**Description of the task:** Which of the lines in the listing that follows hold "pixels"? Pull each one out.

**Exercise materials:**
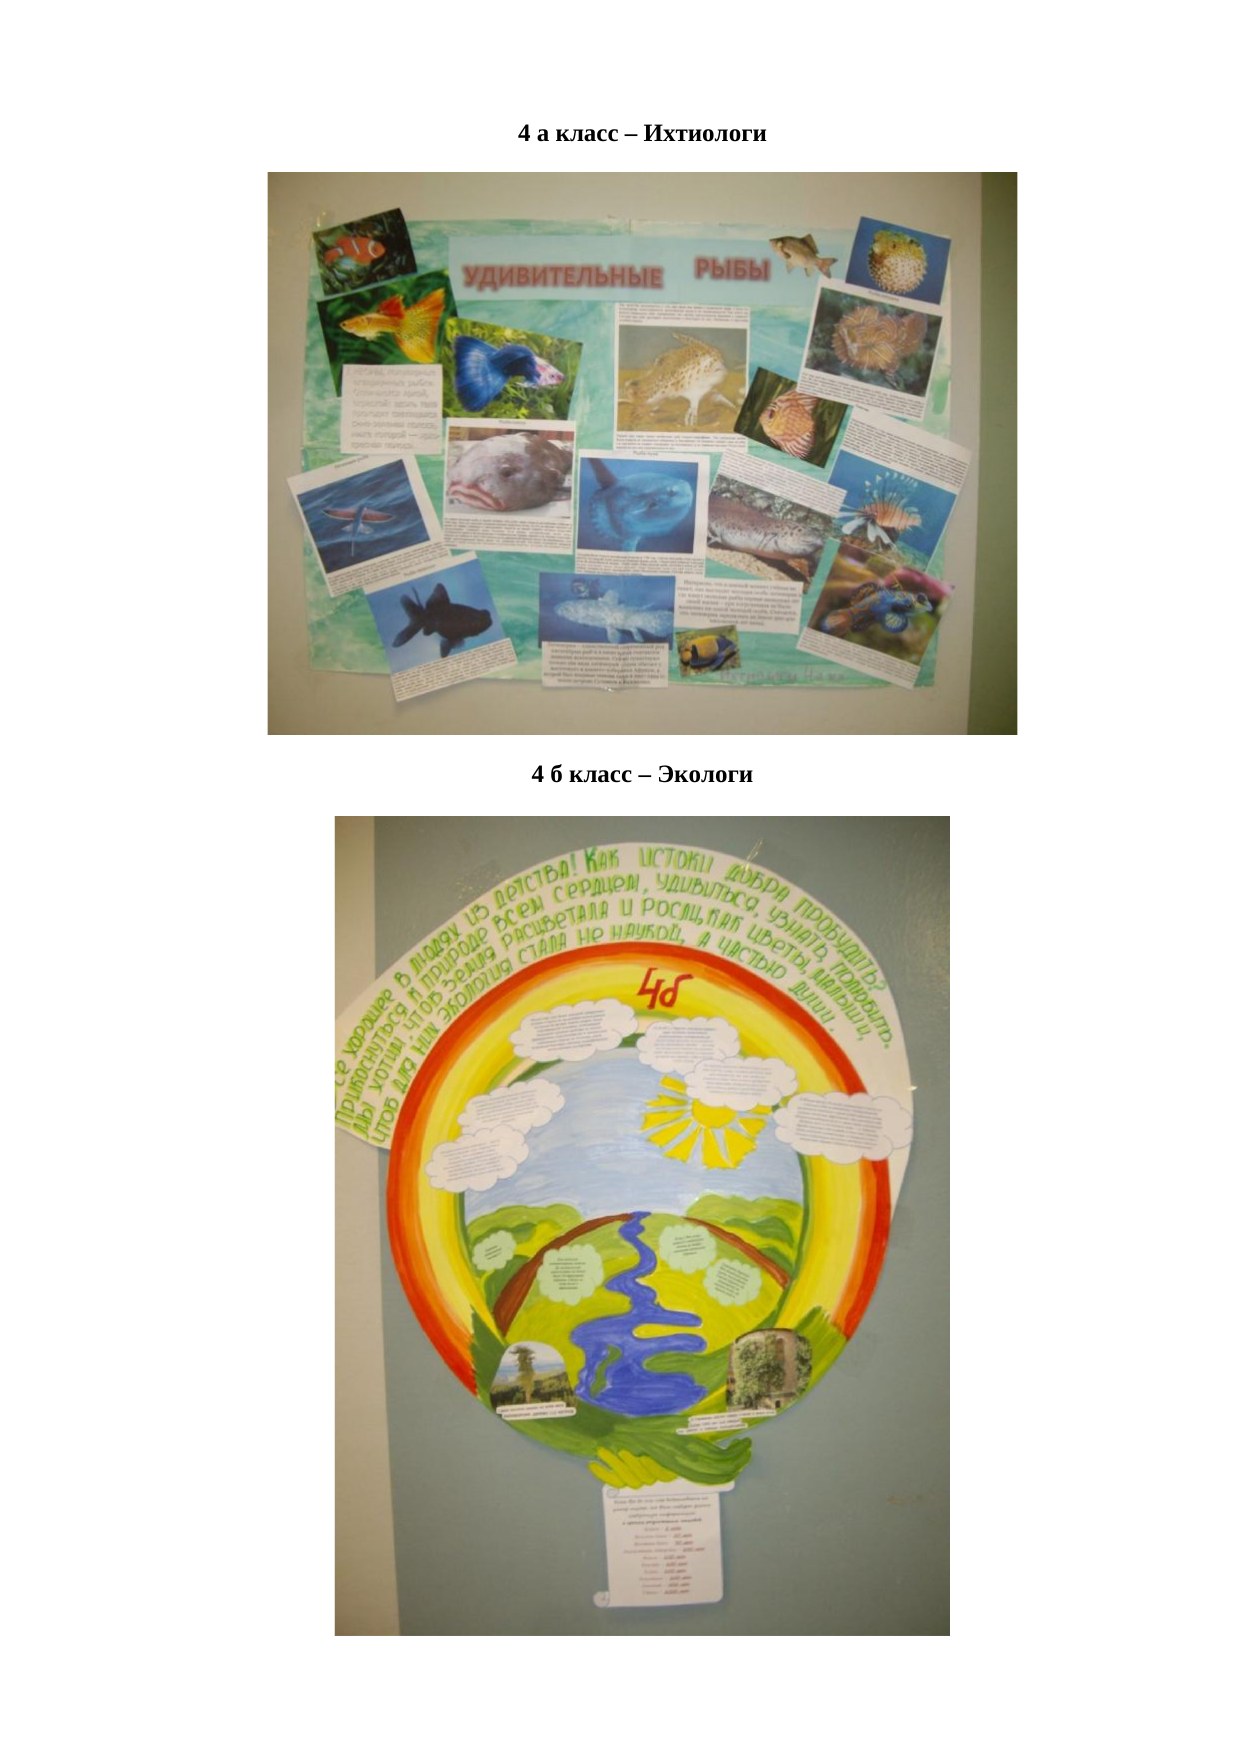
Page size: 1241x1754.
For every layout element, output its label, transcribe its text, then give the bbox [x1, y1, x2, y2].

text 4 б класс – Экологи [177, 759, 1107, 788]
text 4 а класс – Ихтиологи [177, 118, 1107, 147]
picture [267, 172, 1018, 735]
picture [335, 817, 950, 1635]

---

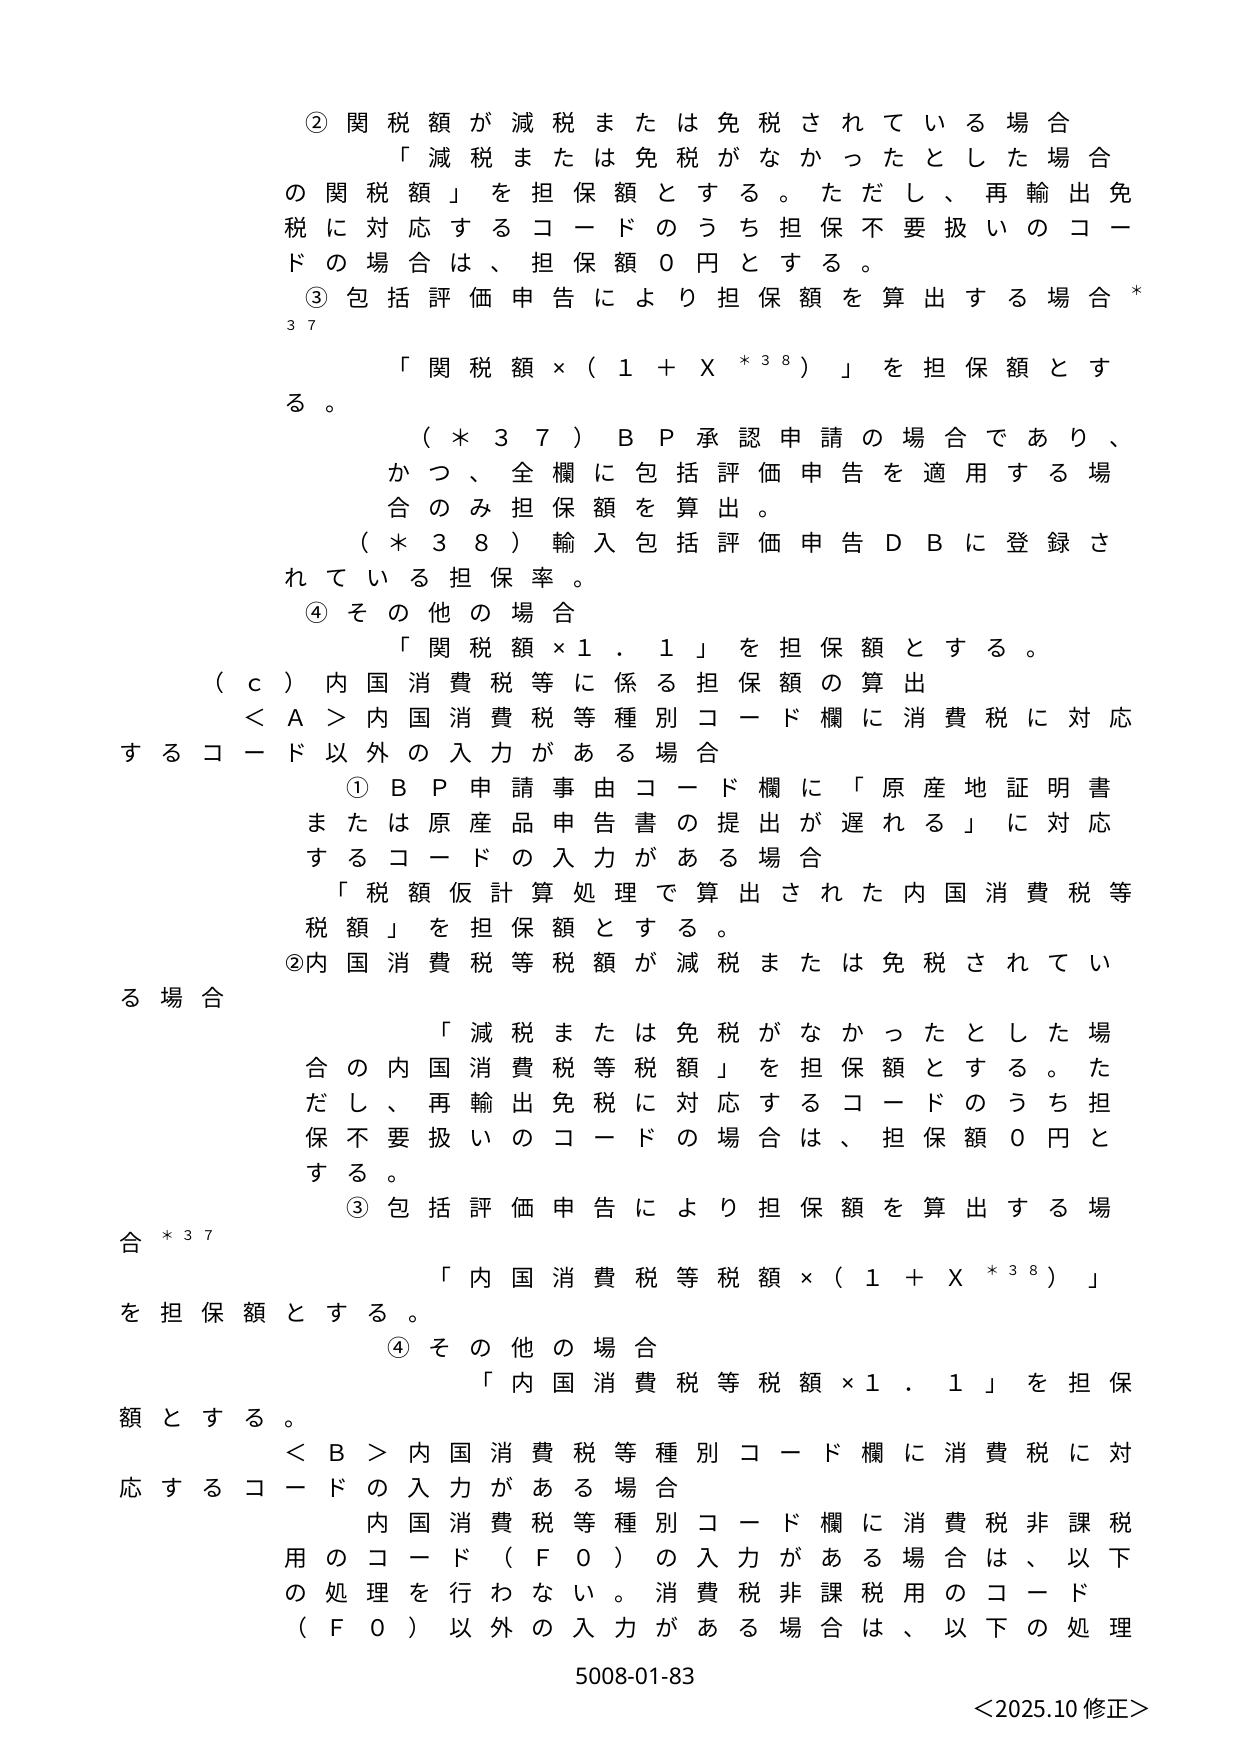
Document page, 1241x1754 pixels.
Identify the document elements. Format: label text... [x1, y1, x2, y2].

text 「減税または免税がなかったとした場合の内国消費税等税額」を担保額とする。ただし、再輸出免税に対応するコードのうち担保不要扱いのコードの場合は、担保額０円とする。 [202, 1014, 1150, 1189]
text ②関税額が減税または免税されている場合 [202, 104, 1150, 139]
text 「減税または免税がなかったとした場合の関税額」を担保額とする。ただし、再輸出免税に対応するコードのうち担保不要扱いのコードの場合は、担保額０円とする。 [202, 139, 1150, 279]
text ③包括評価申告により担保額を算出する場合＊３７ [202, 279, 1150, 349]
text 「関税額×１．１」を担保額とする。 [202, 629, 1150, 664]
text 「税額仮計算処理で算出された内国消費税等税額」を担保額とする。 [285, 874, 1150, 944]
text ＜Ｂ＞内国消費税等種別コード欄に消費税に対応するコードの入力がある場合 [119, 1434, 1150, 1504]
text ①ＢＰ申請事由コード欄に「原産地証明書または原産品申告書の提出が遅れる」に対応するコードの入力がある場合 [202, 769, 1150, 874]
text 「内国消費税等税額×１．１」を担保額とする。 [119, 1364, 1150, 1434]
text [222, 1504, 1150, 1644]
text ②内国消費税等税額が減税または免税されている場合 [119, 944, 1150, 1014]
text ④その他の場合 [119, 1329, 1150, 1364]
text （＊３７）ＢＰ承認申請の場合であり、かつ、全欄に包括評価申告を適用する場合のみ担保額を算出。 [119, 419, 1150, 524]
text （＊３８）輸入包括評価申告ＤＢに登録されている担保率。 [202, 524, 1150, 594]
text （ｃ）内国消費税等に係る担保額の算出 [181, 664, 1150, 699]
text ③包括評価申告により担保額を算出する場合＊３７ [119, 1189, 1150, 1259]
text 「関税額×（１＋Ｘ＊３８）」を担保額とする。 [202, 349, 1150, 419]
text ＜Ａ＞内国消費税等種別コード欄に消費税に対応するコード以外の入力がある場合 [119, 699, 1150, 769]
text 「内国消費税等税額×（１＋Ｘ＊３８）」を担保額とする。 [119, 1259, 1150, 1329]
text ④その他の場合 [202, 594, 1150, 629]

---

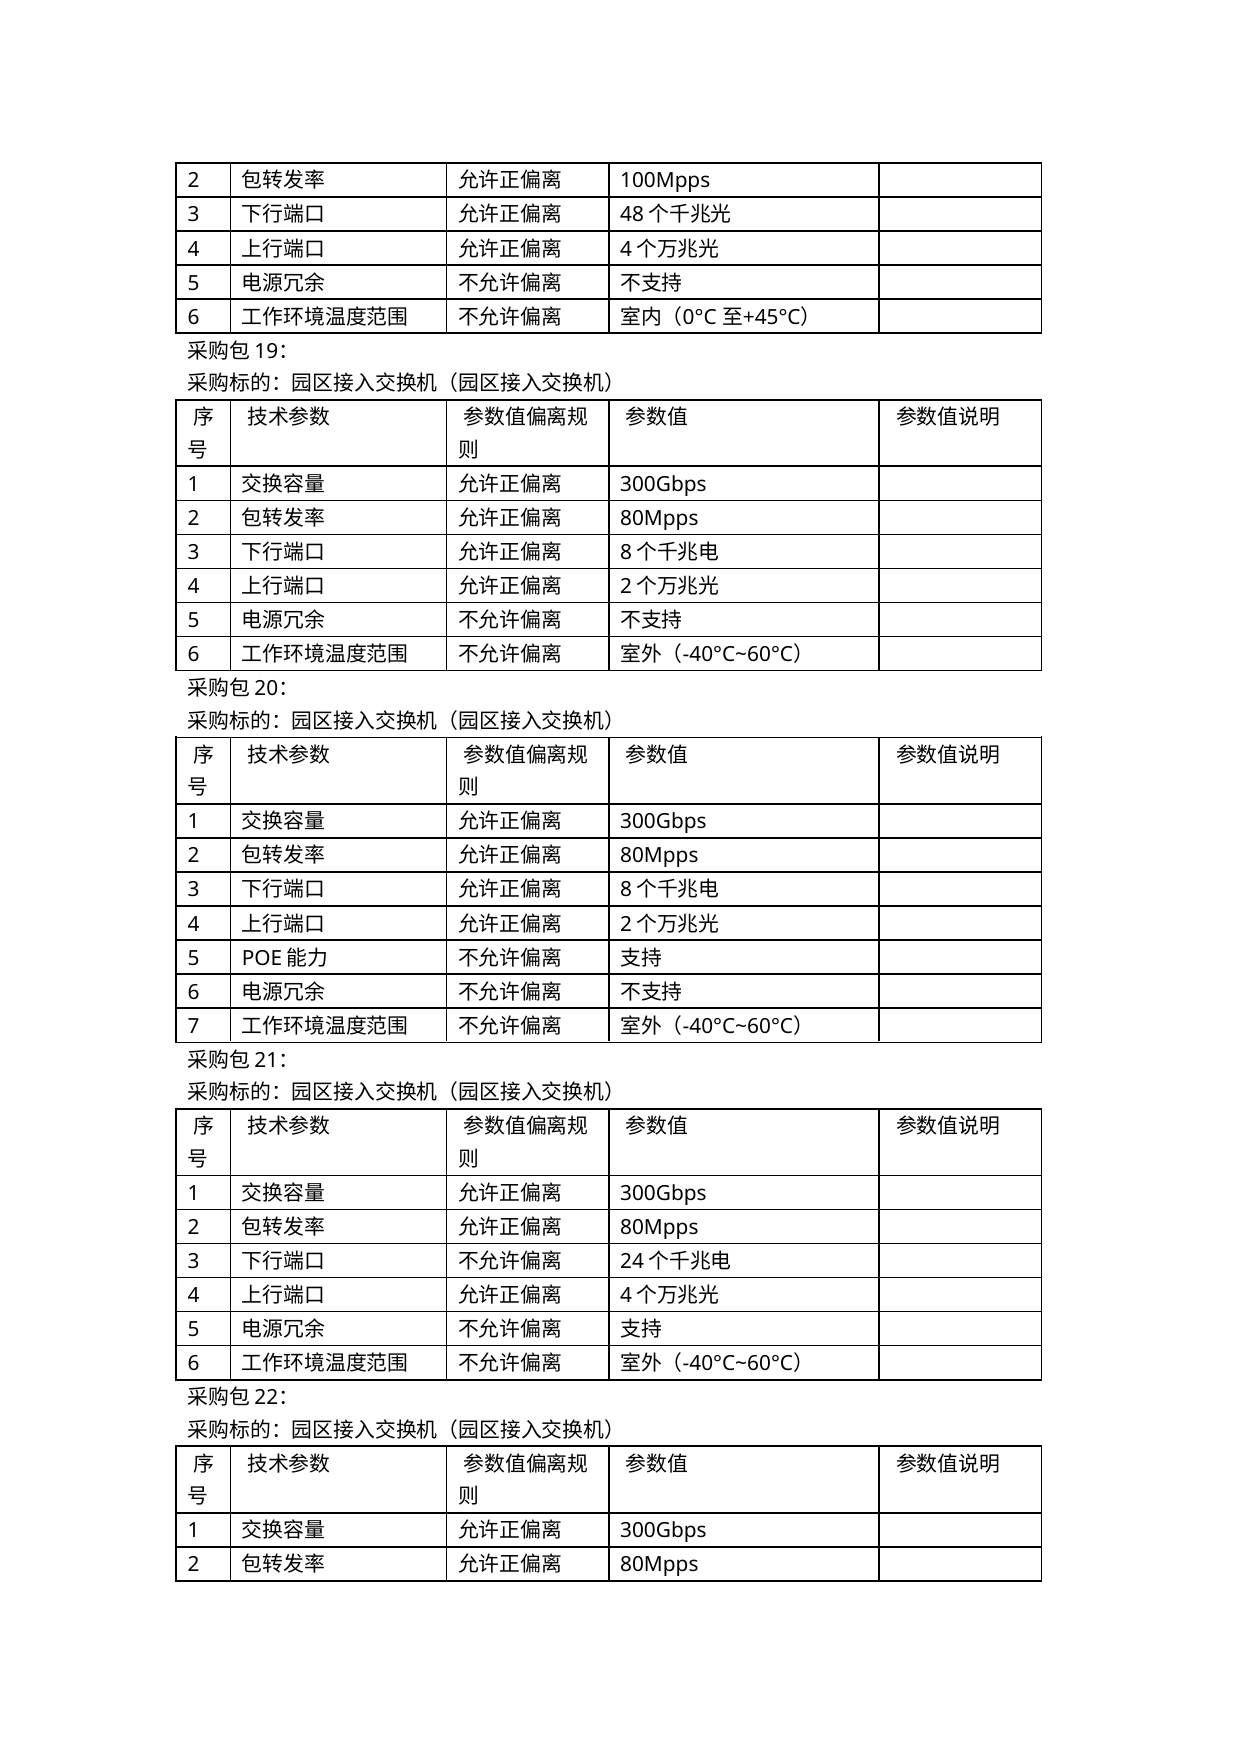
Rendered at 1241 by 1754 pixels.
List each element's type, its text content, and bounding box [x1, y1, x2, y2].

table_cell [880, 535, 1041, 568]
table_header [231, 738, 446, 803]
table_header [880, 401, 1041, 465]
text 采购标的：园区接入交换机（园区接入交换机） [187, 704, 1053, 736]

**Solution to this exercise:**
Document page, 1241x1754 pixels.
Rendered at 1241 by 1754 pixels.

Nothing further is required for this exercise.